Take What the Government Gives

Governments offer tax cuts and breaks, small business loans, financial aid, and unemployment insurance to businesses and people affected by the pandemic. A host of programs is available to small business owners struggling to remain open during this time. You are not alone. Remember that.

Your government wants you to survive. Not surviving the pandemic means closing down your shops. And closing down your shops means they have to deal with the people who will lose their employments. It’s not about you and your business per se. It is about the millions of people who already lost their livelihoods during this horrific time. The government wants to do what it can to help you survive and thrive.

Apply for a Small Business Loan

Financial institutions are also offering low-interest rates on their small business loans. You might want to take them up to their offers. Talk to a mortgage loan officer about what options are available to a business like yours. Depending on your business’s nature and the probability that it will survive in the new norm, banks and loaning institutions can give you the lowest interest rate you have seen in years.

Are you scared that a loan will pull you down further? The pandemic is also forcing banks to offer easy and flexible payment schemes for businesses. This means that they can even defer your payments to two to three months after the loan’s approval. Like the government, banks want you to survive, too.

Add Products and/or Services

Is your business selling only a handful of items? In these trying times, it’s best to offer as many products as your inventory can hold. Yes, branding is important in this digital age, but your business’s survival is at risk here. Try to think of items and services that will also contribute to your brand. But most importantly, think of things that people need during this time.

Aside from sanitizers and face masks, people need service-based businesses that offer convenience.

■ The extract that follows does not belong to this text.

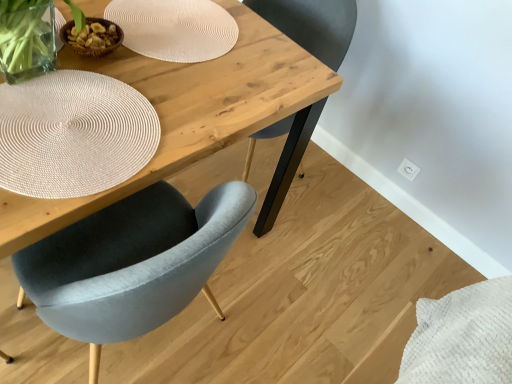
The width and height of the screenshot is (512, 384). I want to click on free point above white woven placemat at upper left, arranged as the second paper plate when viewed from the top (from a real-world perspective), so click(x=54, y=139).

What are these services? Anything from food delivery to laundromats to personal shopping services is needed today. Since people are trying to practice social distancing as much as possible, they need a way to do things and get things on their hands without leaving their homes and offices.


Move Online

Maintaining a physical store is expensive. You have to pay the rent and utility bills. Have you tried moving your business fully online? Closing down your physical store doesn’t have to be the end of your business. You can build an e-commerce store where your customers can transact with you. With internet marketing, you can inform your target audience that your store is now accessible online.

Moving online is a great way to save a lot of cash and capital. Although it pains you to see your brick-and-mortar store close, that might be for the better instead of seeing your actual business shut down. Investing in a domain name and an e-commerce platform is more economical and cost-efficient than maintaining an actual store.

Take on More Tasks

You have to face the reality that your business will not survive having all your employees on board. Even big companies had to let go of many of their employees, especially the ones nearing retirement. It feels bad to let go of people you feel are your family, but you’re also doing it for people dependent on your business. Make sure to give your employees what they deserved in terms of separation pay and benefits. That is the least you can do for those you have to let go of.

The things you have to do to give your business a fighting chance to survive this pandemic aren’t always easy. However, seeing your business still trying and possibly thriving after these past several months will give you a sense of fulfillment. Survival, after all, of anything—might it be professional or personal—is the mark of success.